As for what it was that my Lord and Master wanted me to do with such urgency, it completely escapes my recollection.  It was not as remotely memorable to me as our sparring over my cup of organic wheat carbuncles, but I suppose that after 1,461 days of fulfilling floor and wall tile requests, they all start to blur a tad.

This week, when I return from my much too brief West Coast hiatus, Elsbeth is quite content to have me back in the fold.  For the two days that I have been absent, she has been unable to locate a box of tile color chips we received earlier in the month.  I walk over to her bookshelf, remove the box, and hand it to her.  She finds my powers of sample location in her lair remarkable.  I resist asking, “Can I go home now?”

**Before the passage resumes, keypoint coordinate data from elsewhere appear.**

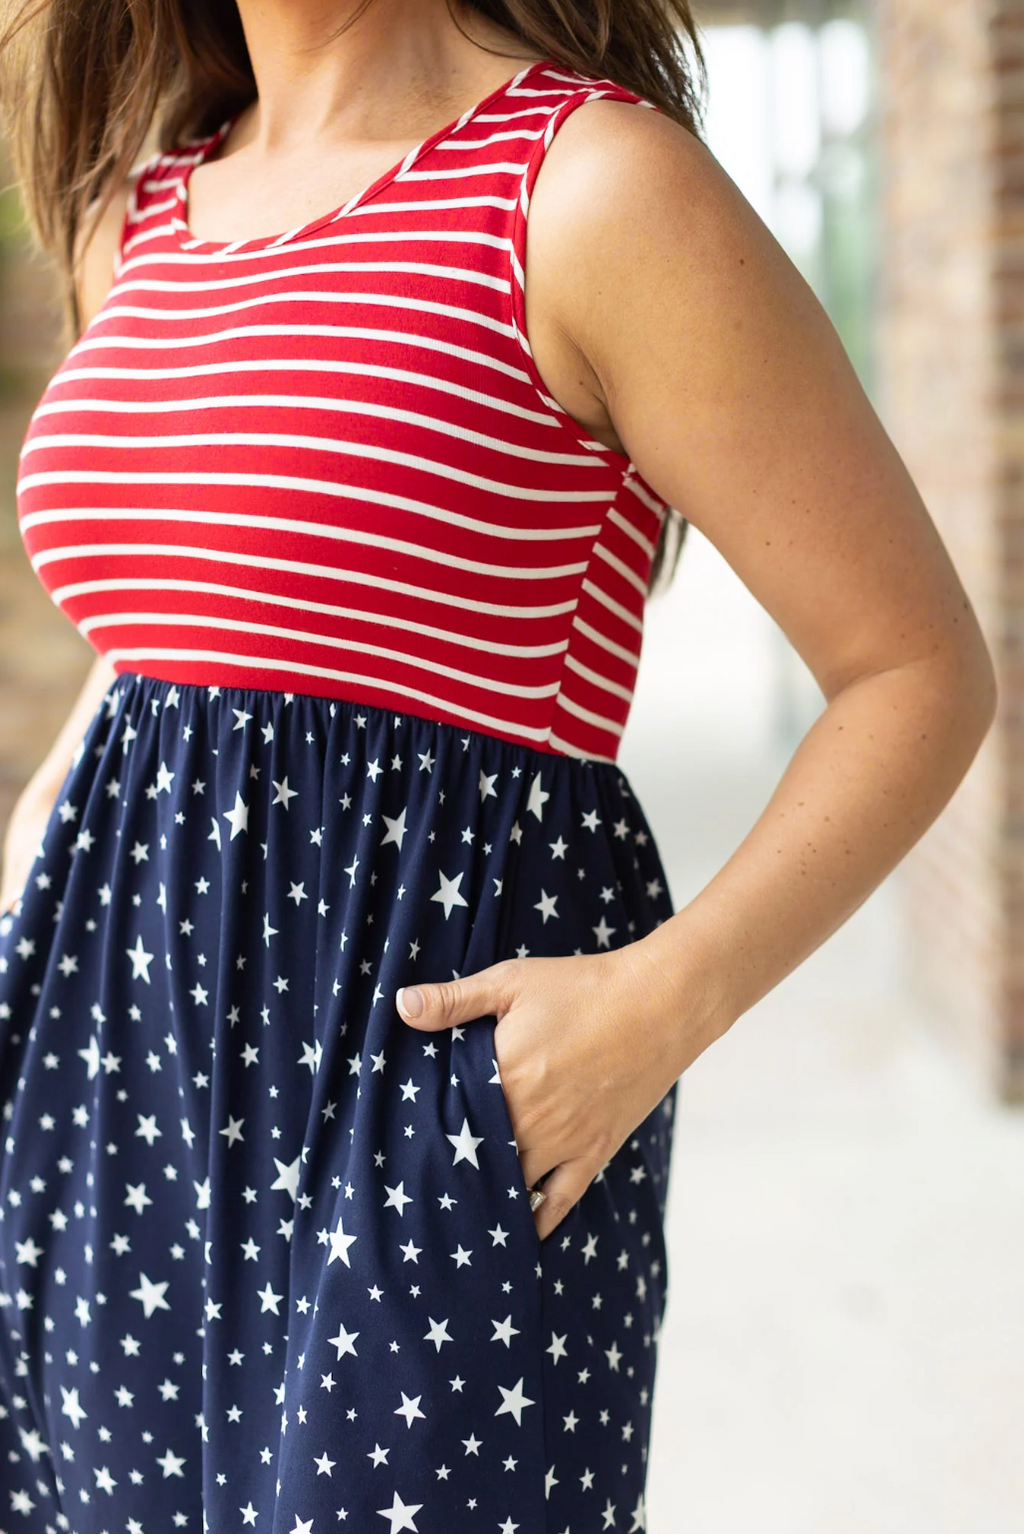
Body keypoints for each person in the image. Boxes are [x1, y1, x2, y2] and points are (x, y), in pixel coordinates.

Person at [0, 0, 995, 1528]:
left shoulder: (588, 189)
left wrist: (661, 1005)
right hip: (103, 1099)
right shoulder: (141, 214)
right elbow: (159, 645)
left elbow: (918, 670)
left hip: (421, 1115)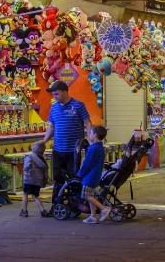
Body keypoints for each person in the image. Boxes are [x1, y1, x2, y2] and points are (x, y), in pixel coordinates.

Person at [43, 80, 91, 214]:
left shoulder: (78, 105)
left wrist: (92, 140)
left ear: (64, 92)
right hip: (58, 150)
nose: (54, 97)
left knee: (74, 179)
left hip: (73, 151)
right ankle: (56, 205)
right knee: (58, 179)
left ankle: (75, 205)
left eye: (56, 94)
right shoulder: (54, 107)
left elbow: (87, 123)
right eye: (53, 94)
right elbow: (51, 126)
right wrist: (44, 140)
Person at [77, 125, 111, 224]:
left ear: (95, 135)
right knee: (91, 196)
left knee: (87, 196)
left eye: (90, 133)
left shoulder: (93, 149)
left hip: (89, 177)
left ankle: (103, 209)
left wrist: (80, 174)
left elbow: (87, 163)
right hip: (95, 175)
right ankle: (93, 216)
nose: (89, 135)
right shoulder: (99, 147)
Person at [20, 142, 49, 217]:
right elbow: (45, 171)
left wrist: (25, 170)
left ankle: (24, 211)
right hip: (38, 181)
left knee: (25, 194)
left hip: (28, 180)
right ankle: (42, 211)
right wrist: (45, 180)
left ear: (33, 148)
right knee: (35, 196)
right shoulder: (43, 160)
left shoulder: (29, 156)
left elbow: (26, 167)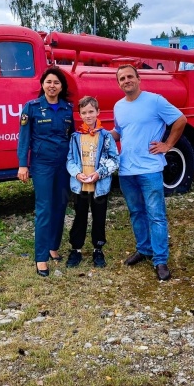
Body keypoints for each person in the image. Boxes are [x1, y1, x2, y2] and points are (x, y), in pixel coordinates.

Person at [111, 64, 187, 281]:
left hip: (150, 169)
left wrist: (167, 145)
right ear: (118, 83)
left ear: (138, 78)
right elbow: (120, 132)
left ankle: (160, 259)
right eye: (122, 78)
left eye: (130, 77)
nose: (126, 81)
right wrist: (97, 135)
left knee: (156, 215)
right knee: (136, 212)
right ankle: (144, 249)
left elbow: (180, 120)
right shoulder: (118, 106)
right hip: (127, 170)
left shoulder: (155, 101)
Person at [17, 66, 74, 277]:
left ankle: (53, 246)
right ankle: (41, 258)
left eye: (56, 83)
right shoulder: (31, 108)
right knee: (44, 209)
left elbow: (73, 137)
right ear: (42, 84)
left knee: (60, 206)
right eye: (49, 82)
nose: (52, 86)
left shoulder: (67, 108)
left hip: (63, 166)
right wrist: (23, 165)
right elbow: (24, 138)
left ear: (61, 87)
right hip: (42, 165)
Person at [65, 96, 119, 268]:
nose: (88, 115)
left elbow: (114, 159)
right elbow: (70, 160)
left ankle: (98, 249)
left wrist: (99, 173)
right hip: (80, 185)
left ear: (97, 112)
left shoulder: (106, 136)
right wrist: (77, 174)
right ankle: (76, 249)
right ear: (79, 114)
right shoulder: (75, 137)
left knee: (99, 217)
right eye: (84, 112)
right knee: (79, 216)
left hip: (99, 187)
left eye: (91, 111)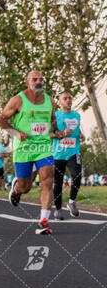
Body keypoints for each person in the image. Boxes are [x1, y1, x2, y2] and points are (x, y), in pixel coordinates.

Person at [0, 70, 65, 235]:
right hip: (24, 148)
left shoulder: (50, 100)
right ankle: (16, 189)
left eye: (41, 79)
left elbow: (52, 120)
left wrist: (57, 132)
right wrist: (16, 133)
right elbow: (1, 119)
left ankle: (43, 221)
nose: (38, 82)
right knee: (25, 186)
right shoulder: (18, 100)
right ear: (27, 82)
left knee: (47, 181)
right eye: (34, 79)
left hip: (43, 146)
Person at [51, 91, 85, 219]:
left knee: (77, 175)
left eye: (70, 98)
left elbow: (76, 129)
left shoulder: (76, 115)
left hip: (73, 152)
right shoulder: (55, 116)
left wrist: (81, 135)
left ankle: (71, 202)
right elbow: (49, 134)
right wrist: (61, 134)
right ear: (60, 102)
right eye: (65, 98)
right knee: (58, 183)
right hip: (58, 153)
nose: (68, 100)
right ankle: (58, 209)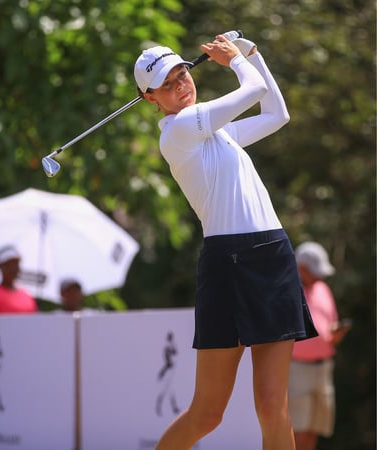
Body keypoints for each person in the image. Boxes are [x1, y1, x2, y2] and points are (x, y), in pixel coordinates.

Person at [133, 35, 317, 449]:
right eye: (168, 83)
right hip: (226, 264)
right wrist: (236, 61)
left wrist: (254, 55)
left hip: (272, 256)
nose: (181, 83)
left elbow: (276, 112)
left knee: (274, 408)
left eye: (183, 73)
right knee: (208, 413)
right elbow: (250, 90)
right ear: (151, 99)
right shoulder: (178, 131)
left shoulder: (221, 134)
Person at [289, 242, 351, 450]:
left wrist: (335, 335)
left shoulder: (323, 289)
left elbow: (329, 325)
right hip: (296, 368)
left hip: (323, 367)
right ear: (301, 268)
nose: (319, 277)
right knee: (297, 427)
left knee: (314, 427)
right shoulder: (287, 290)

Greg tips me off that although it is quite hot outdoors I will not suffer heat stroke since there is a welcome breeze.  Armed with this information, during my break, I decide to run my cereal errand.  Since it is warm, I travel light with only my i.d., some cash, and cell phone.  I traipse down to the Whole Foods in Tribeca that is near my office.

Once in the store, I pick up three organic bananas, and two boxes of cereal, items that are all I can carry without drop kicking anything.  I make a beeline to the express checkout, a little wary since there was that mishap the last time I was in the store when a fellow shopper failed to follow the rules and went to the wrong register wreaking a few moments of blood pressure raising havoc for me.  Fortunately, today I am in the company of Mensa shoppers.  Everyone has extraordinary powers of proceeding to the appropriate register without inciting any brouhaha.  When it is my turn to check out, I place my three items on the counter and have this exchange:

Clerk:  Do you need a bag?

Me (what I want to say):  How else do you expect me to carry all this stuff, on my head?

Me (what I do say):  Yes.

And I feel defensive about this response.

I understand the need to conserve and recycle, and I do conserve and recycle, but sometimes I think basic practicality is ignored.  On the other hand, I suspect that this line of dialogue has been programmed into this clerk, so even if I were purchasing ten boxes of cereal and nine bananas, he’d ask the same question.  Plus, many customers shop with their own bags, such as the ones that Whole Foods sells.  I would carry one of those bags if Whole Foods would pay me an endorsement fee.  Hm, one way to supplement my meager income.  If I were really thinking, or possessed a scintilla of the intellectual acuity of my fellow Mensa-member shoppers, I would have carried my own Whole Foods logo paper bag, possibly one of the many I’ve stuffed inside the storage locker at work.  Had I planned ahead, I would not be suffering a guilt trip now over saying yes to another paper bag.  Will I remember to bring my own bag the next time I do a cereal run?

Probably not.

Clearly, I’m ready for another, and much longer, vacation, or maybe I just need to do the truly unthinkable and eat a bagel for breakfast.  Then, when my boss bleats for me, I can immediately answer her call, and gift her desk with crumbs.